We could say that an incremental backup, as seen in synthetic backups, is quite similar to a CDP file set. Both involve an original file with increments. The backup increments will tend to be larger and fewer in number and the backup application can represent the backed-up file to users as a series of versions, one per backup session.
This is impractical with CDP file sets since there can be thousands of increments. It is quite unfeasible to expect users to look at 1,000 versions of a file and find the specific version number they want. Instead, CDP systems often let users specify a time at which they know the file was good and restore it at that point. E.g. just before the time it was over-written.
Against this background Techworld talked to Amit Pandey, VP of NetApp’s enterprise disk unit, about the CDP aspect of the Alacritus acquisition and asked him for his views on it.

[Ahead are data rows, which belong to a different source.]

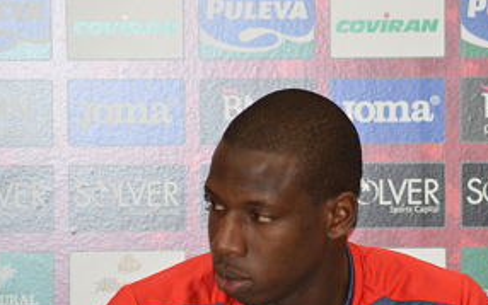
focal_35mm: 417
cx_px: 309
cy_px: 198
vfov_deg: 3.2
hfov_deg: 5.0
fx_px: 5544
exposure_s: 1/60
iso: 640
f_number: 4.8
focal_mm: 195
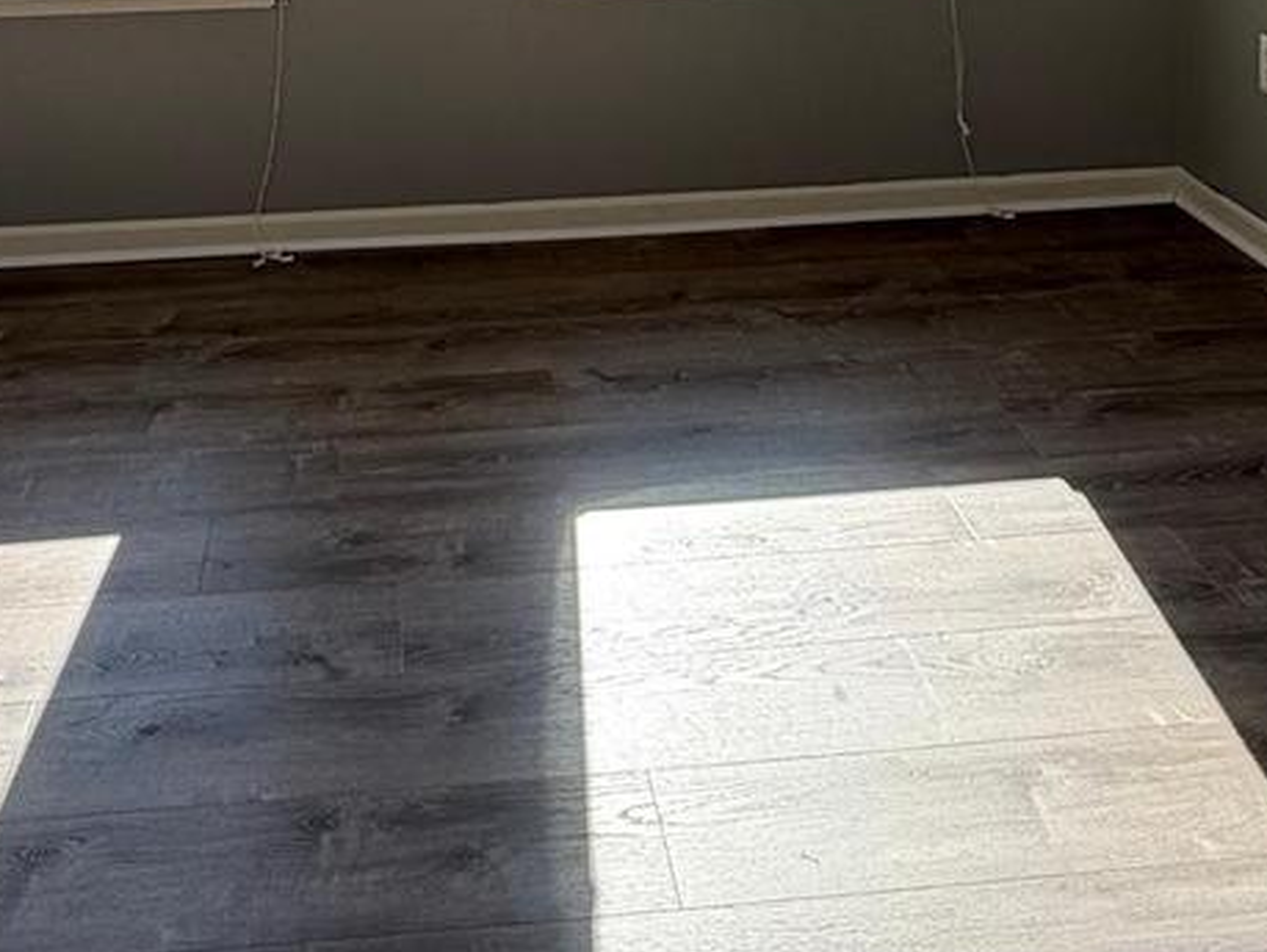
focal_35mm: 44
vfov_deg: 28.2
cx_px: 512
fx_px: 1611
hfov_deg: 42.7
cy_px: -224
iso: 50
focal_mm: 2.22
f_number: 2.2
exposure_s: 1/167
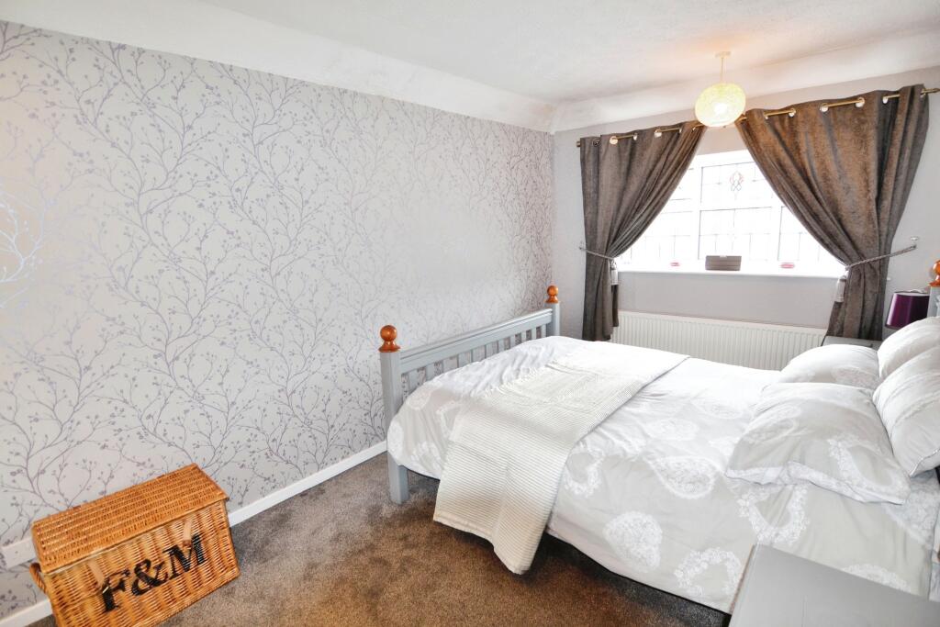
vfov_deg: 72.1
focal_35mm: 16
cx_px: 470
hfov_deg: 95.0
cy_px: 314
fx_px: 431
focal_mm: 11
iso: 400
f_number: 3.5
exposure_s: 1/60
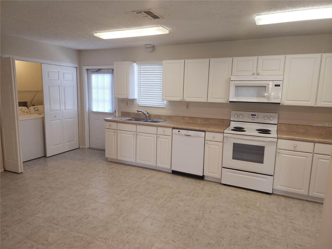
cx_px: 166
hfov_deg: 73.9
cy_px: 124
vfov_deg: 58.9
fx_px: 221
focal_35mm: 23
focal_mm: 6.4
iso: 80
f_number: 1.8
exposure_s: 1/60
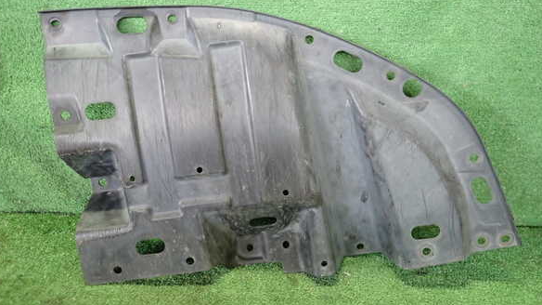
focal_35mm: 28
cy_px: 138
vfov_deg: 41.4
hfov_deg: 67.9
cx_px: 265
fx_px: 402
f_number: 2
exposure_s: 1/30
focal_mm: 4.5
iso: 640
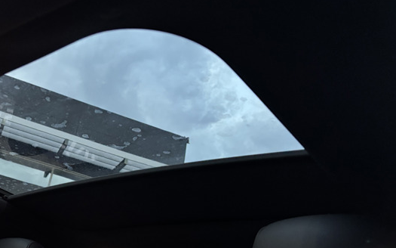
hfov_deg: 45.8
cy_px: 174
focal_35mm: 42
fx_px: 453
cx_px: 108
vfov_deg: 30.2
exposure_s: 1/40
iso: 640
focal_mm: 5.96
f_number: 1.6
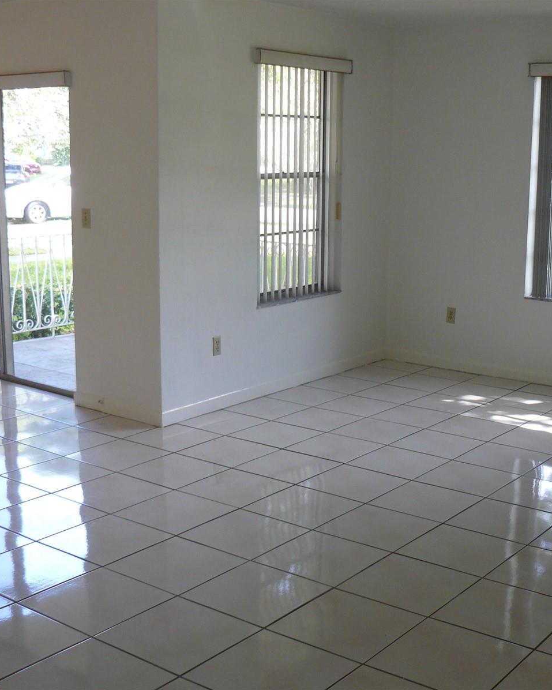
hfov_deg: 32.0
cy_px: 344
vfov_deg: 39.5
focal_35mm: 47
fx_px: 960
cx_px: 344
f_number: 2.8
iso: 100
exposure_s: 1/50
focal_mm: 6
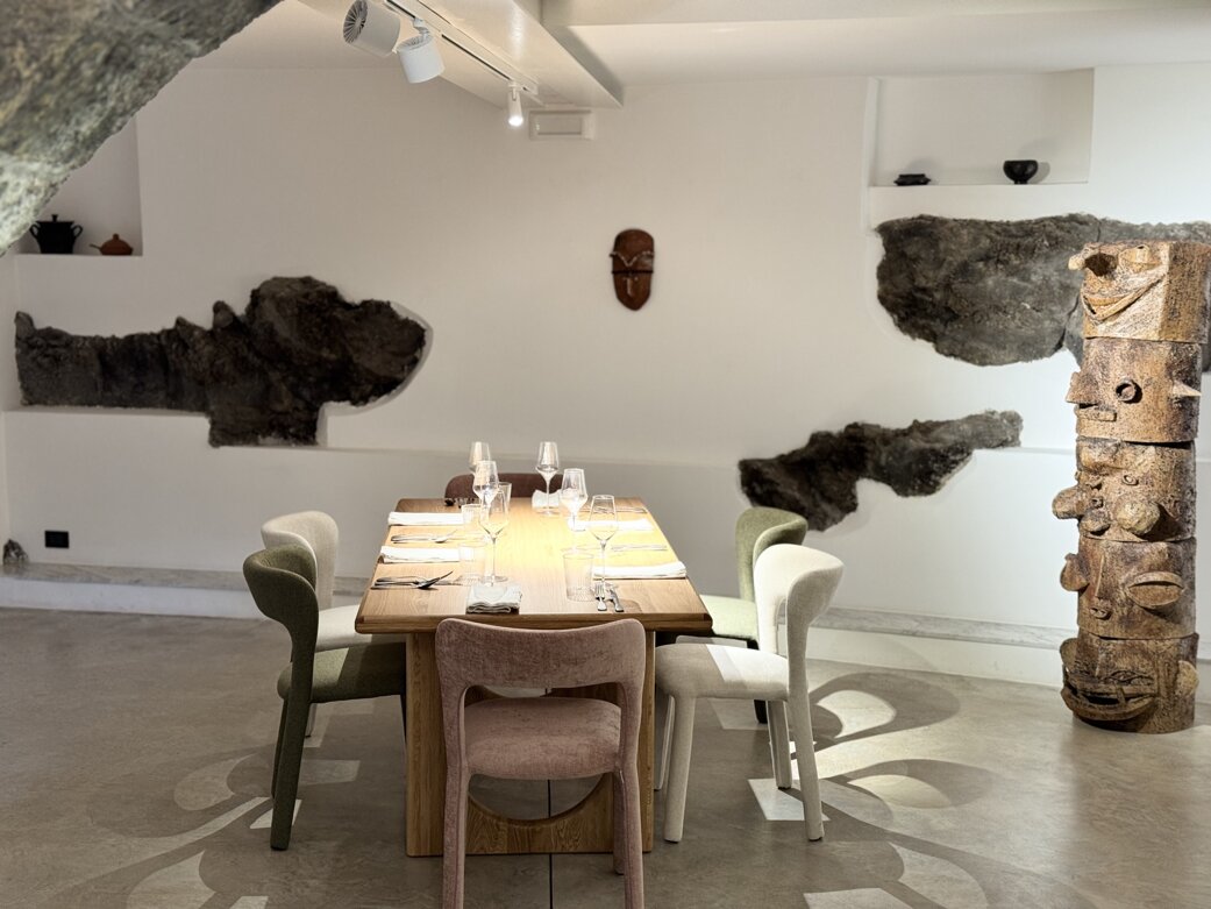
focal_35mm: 48
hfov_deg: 39.7
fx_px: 1679
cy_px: 454
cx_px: 606
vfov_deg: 30.3
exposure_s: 1/54
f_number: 1.78
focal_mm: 6.76
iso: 100
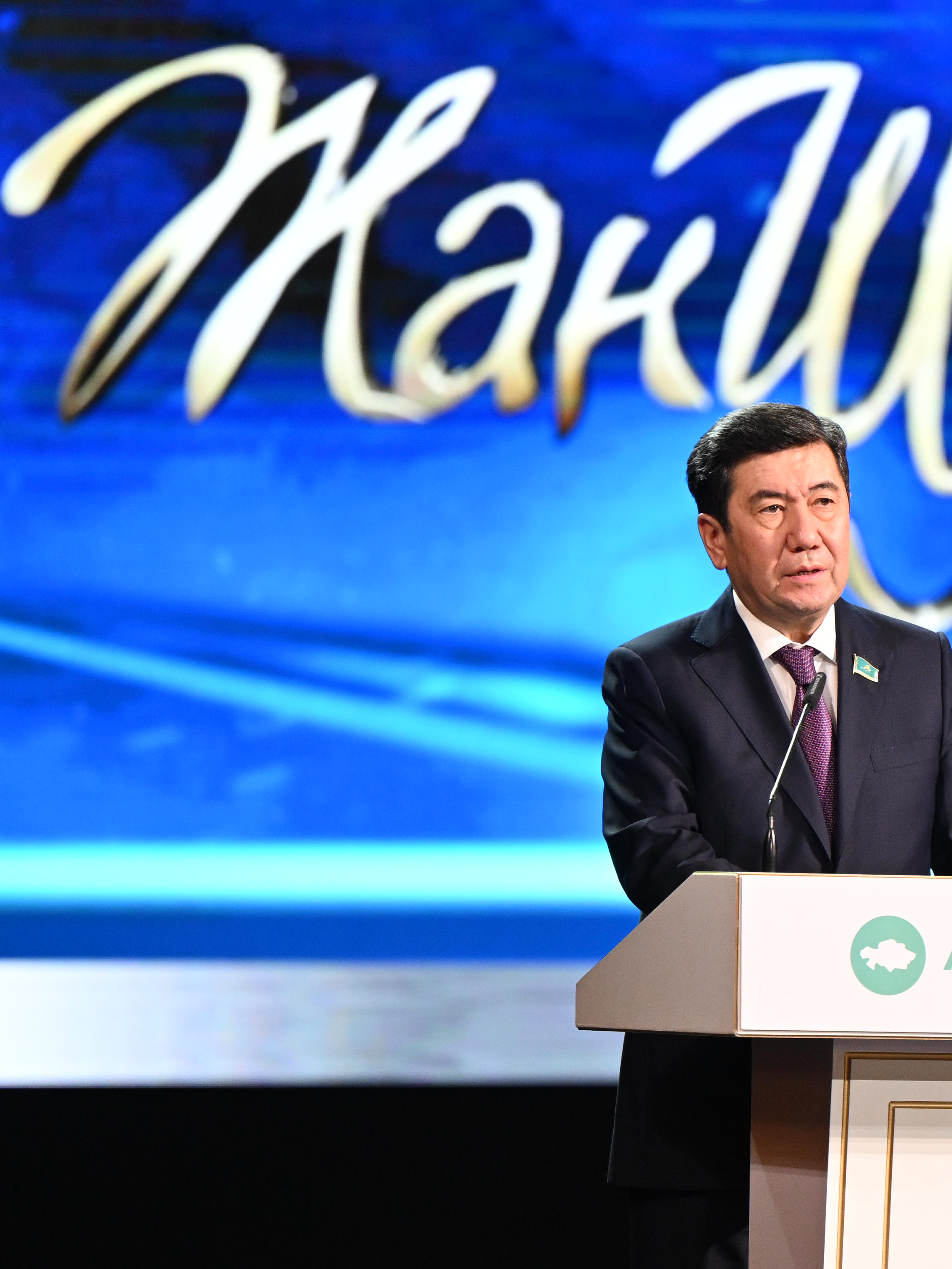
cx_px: 942
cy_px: 634
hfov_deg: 4.3
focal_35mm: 347
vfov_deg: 5.7
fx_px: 12723
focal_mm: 160
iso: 1600
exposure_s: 1/200
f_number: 2.8
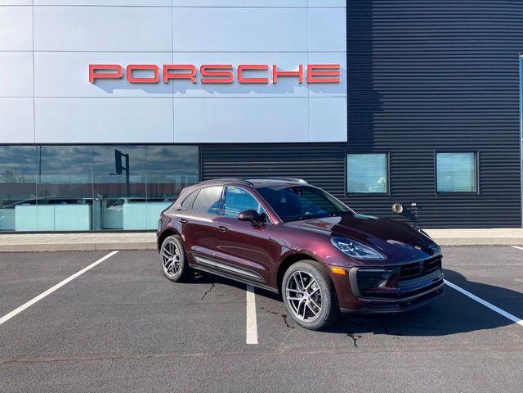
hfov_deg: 63.4
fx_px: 423
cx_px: 262
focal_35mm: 28
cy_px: 196
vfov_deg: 49.7
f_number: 1.8
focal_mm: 3.99
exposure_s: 1/1116
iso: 20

Amit said: "(The Alacritus CDP capability) was absolutely of interest. We think that a lot of the data protection market - significant chunks of it - will move to CDP. We have many customers doing snaps at intervals of an hour or a day or even under an hour. It's near-continuous. Many people thinking of using CDP are thinking of throttling it back at first."
We see here the idea of a spectrum of data protection granularity with traditional weekly full backups and daily incrementals at two points on the spectrum, smapshotting in the hourly-daily area, near-CDP in the under-an-hour area and true CDP in the seconds and minutes area. If the data protection function generally is going to have to increase its granularity and embrace near- or true-CDP then this will affect everyone in it - both recent entrant Microsoft with its near-continuous DPM through to Veritas, EMC Legato, CA, Arkeia, Dantz, Yosemite, etc., etc.
Pandey said: "(CDP) piqued our interest with Alacritus. The VTL was the primary motivation. We're working to get the VTL products into the NetApp (product) family. We're not disrupting the people working on the CDP. They'll talk to customers and it will be integrated with our backup technology."
"Customers will be able to specify a data protection granularity," - a few seconds, minutes or hours.
Referring to the potentially vast number of incremental versions of files, Pandey said: "The challenge will be to manage all those copies. They (users) want to undo a change, to back up dozens of steps, and they sometimes find themselves confused. I think that's a danger with CDP if you don't have management of the copies. The (their) representation and how it appears is key to usability."
Users are used to seeing a Windowes Explorer or Unix type representation. There is a tension between the snap/backup representation and the CDP representation, with file versions on the one hand and timed states on the other. How can there be one representation to users of these two abstactions?
Pandey says: "We will have to abstract the increments. It needs to look like a unified image. In many ways, we do that today already; look at synthetics."
NetApp is what we might call the first mainstream storage vendor tackling the challenge of integrating CDP and snap/backup data protection modes and representations to users. It will be fascinating to see how it bridges the representation gap between the two technologies and comes up with a unified capability.